#### Document extract:
══════════

Sequence recombination improves target specificity in a redesigned collagen peptide abc-type heterotrimer.

Stability of the collagen triple helix is largely governed by its imino acid content, namely the occurrence of proline and 4R-hydroxyproline at the X and Y positions, respectively, of the periodic (Gly-X-Y)(n) sequence. Although other amino acids at these positions reduce stability of the triple helix, this can be partially compensated by introducing intermolecular side-chain salt bridges. This approach was previously used to design an abc-type heterotrimer composed of one basic, one acidic, and one neutral imino acid rich chain (Gauba and Hartgerink, J Am Chem Soc 2007;129:15034-15041). In this study, an abc-type heterotrimer was designed to be the most stable species using a sequence recombination strategy that preserved both the amino acid composition and the network of interchain salt bridges of the original design. The target heterotrimer had the highest T(m) of 50 °C, 7 °C greater than the next most stable species. Stability of the heterotrimer decreased with increasing ionic strength, consistent with the role of intermolecular salt bridges in promoting stability. Quantitative meta-analysis of these results and published stability measurements on closely related peptides was used to discriminate the contributions of backbone propensity and side-chain electrostatics to collagen stability.

══════════

#### Study material:
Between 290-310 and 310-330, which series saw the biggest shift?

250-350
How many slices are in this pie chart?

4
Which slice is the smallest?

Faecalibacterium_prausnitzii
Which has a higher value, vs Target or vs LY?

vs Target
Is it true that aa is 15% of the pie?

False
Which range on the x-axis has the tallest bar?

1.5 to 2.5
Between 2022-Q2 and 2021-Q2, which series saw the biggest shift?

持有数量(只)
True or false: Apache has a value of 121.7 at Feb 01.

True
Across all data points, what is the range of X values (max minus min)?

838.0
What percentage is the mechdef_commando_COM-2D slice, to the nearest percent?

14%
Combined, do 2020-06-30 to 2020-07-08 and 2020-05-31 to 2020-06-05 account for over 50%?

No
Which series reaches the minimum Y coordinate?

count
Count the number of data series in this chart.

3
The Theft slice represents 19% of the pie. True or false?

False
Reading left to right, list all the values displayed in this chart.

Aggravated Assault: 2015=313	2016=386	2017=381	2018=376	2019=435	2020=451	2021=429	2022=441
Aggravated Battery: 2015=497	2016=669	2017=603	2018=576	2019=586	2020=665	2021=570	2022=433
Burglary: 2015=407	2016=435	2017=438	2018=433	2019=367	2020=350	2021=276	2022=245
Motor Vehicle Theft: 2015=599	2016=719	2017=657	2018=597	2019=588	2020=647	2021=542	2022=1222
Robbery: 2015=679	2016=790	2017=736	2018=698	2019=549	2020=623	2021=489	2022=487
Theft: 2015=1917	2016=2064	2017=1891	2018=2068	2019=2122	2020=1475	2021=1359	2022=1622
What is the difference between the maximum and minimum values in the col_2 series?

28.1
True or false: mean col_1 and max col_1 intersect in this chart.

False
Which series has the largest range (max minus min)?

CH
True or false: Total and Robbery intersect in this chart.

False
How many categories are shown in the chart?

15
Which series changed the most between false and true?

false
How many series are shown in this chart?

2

══════════

#### Task objective:
Translate this sentence from the abstract on collagen heterotrimer design into Spanish: "Stability of the heterotrimer decreased with increasing ionic strength, consistent with the role of intermolecular salt bridges in promoting stability."

#### Answer space:
La estabilidad del heterotrímero disminuyó al aumentar la fuerza iónica, lo que concuerda con el papel de los puentes salinos intermoleculares en la promoción de la estabilidad.